The Pac-Man projects were developed for CS 188. They apply an array of AI techniques to playing Pac-Man. However, these projects don’t focus on building AI for video games. Instead, they teach foundational AI concepts, such as informed state-space search, probabilistic inference, and reinforcement learning. These concepts underly real-world application areas such as natural language processing, computer vision, and robotics.
We designed these projects with three goals in mind. The projects allow you to visualize the results of the techniques you implement. They also contain code examples and clear directions, but do not force you to wade through undue amounts of scaffolding. Finally, Pac-Man provides a challenging problem environment that demands creative solutions; real-world AI problems are challenging, and Pac-Man is too.
This short tutorial introduces students to setup examples, the Python programming language, and the autograder system.

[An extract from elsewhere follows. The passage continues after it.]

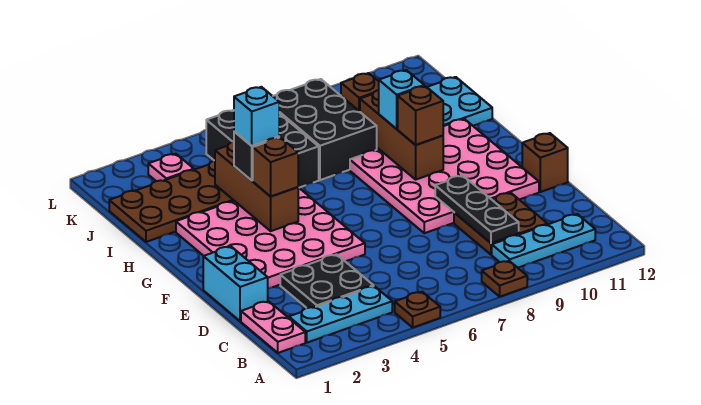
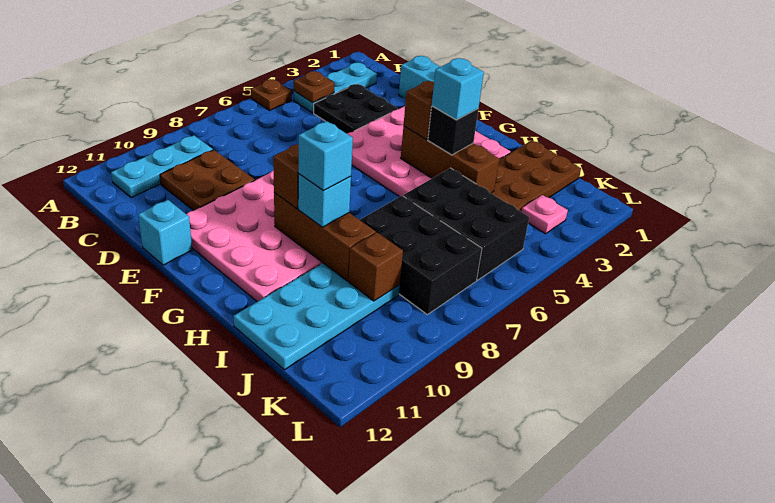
brown plate A8 level 1 -> brown plate B4 level 2
pink plate B1:C1 level 1 -> none
black plate C9:E9 level 2 -> none
brown brick E12 level 1 -> cyan brick E12 level 1
none -> cyan brick H9 level 4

Students implement depth-first, breadth-first, uniform cost, and A* search algorithms. These algorithms are used to solve navigation and traveling salesman problems in the Pacman world.
Pacman world is represented with booleans, and logical inference is used to solve planning tasks as well as localization, mapping, and SLAM.
Classic Pacman is modeled as both an adversarial and a stochastic search problem. Students implement multiagent minimax and expectimax algorithms, as well as designing evaluation functions.
Students implement Value Function, Q learning, and Approximate Q learning to help pacman and crawler agents learn rational policies.
Pacman uses probabilistic inference on Bayes Nets and the forward algorithm and particle sampling in a Hidden Markov Model to find ghosts given noisy readings of distances to them.
Students implement the perceptron algorithm, neural network, and recurrent nn models, and apply the models to several tasks including digit classification and language identification.
The Pac-Man projects are written in pure Python 3.6+ and do not depend on any packages external to a standard Python distribution, except the Logic and ML projects.